The ASA, in conjunction with the Code-writing body CAP, has today published its Annual Review for 2009. The Review includes a list of ads which received the most complaints in 2009. Topping the list was an ad from the Christian party, which ran with the strapline “There definitely is a God” on London buses. The ads were in response to the British Humanist Association’s campaign, also on London buses, stating “There is probably no God. Now relax and enjoy your life”. The Christian Party’s ad received 1,204 complaints, making it the most complained-about ad in 2009 and the third highest of all time.

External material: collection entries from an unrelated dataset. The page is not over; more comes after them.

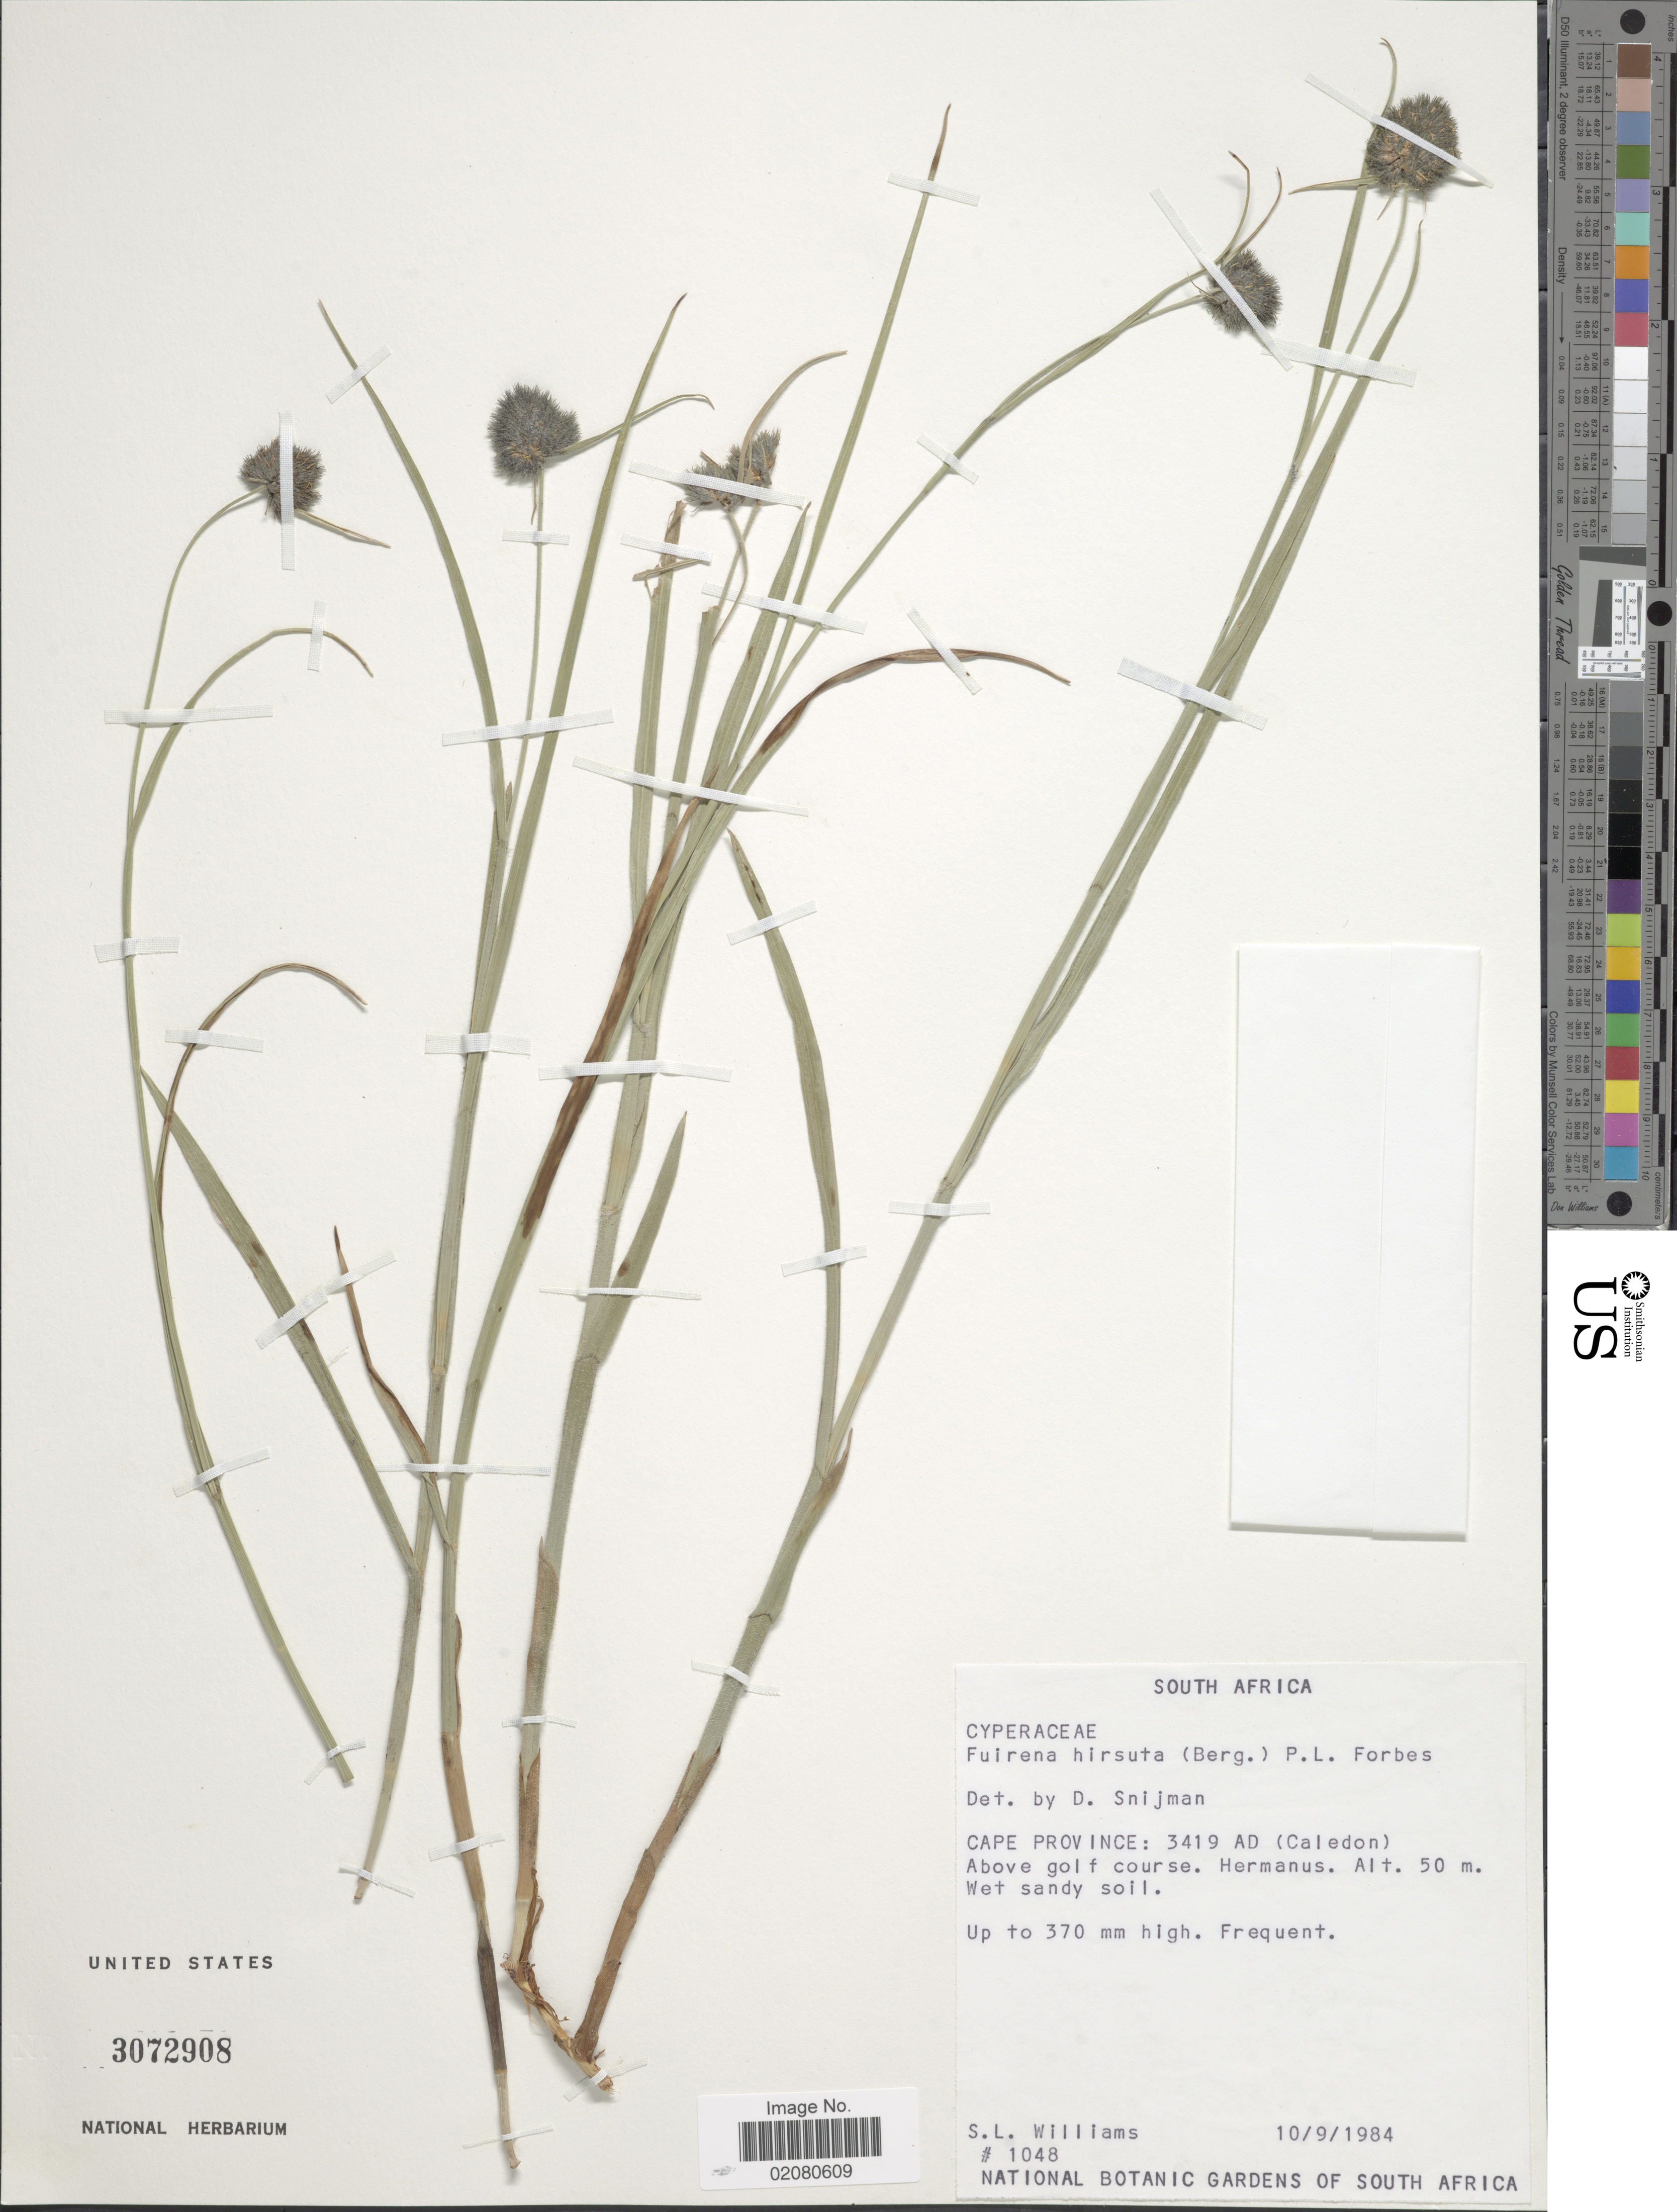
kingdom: Plantae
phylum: Tracheophyta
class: Liliopsida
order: Poales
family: Cyperaceae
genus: Fuirena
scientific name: Fuirena hirsuta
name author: (P.J. Bergius) P.L. Forbes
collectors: S. L. Williams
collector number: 1048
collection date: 1984-09-10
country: South Africa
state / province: Western Cape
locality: Cape Province: 3419 AD (Caledon), Above golf course, Hermanus.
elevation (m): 50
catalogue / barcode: US 3072908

It was not investigated by the ASA, however, as ads for political parties are not covered by the Codes and are therefore outside the remit of the ASA. The Humanist Association’s ad came in at position 6 on the list with 392 complaints, but it was not investigated by the ASA as the claim was deemed to be an expression of the advertiser’s opinion and not capable of substantiation anyway.
Other notable entries in the list were an ad for the Volkswagen Golf featuring graphic fight sequences in the style of The Matrix, which received 1,070 complaints and was banned before the 9pm watershed, an ad for Home Pride Oven Cleaner with the strapline “So easy even a man can do it”, which received 804 complaints, but was not deemed by the ASA to be offensive, and an ad for Crunchy Nut Cornflakes spoofing the famous baby in a pram scene from The Untouchables, which received 323 complaints but was not deemed by the ASA to cause widespread offence or encourage harm to children.
The Review also details some significant rulings and investigations carried out by the ASA into areas such as advertising financial products, making health claims in ads for food and drink products, the use of airbrushing in health and beauty ads, and specifically focuses on alcohol advertising and advertising directed at children.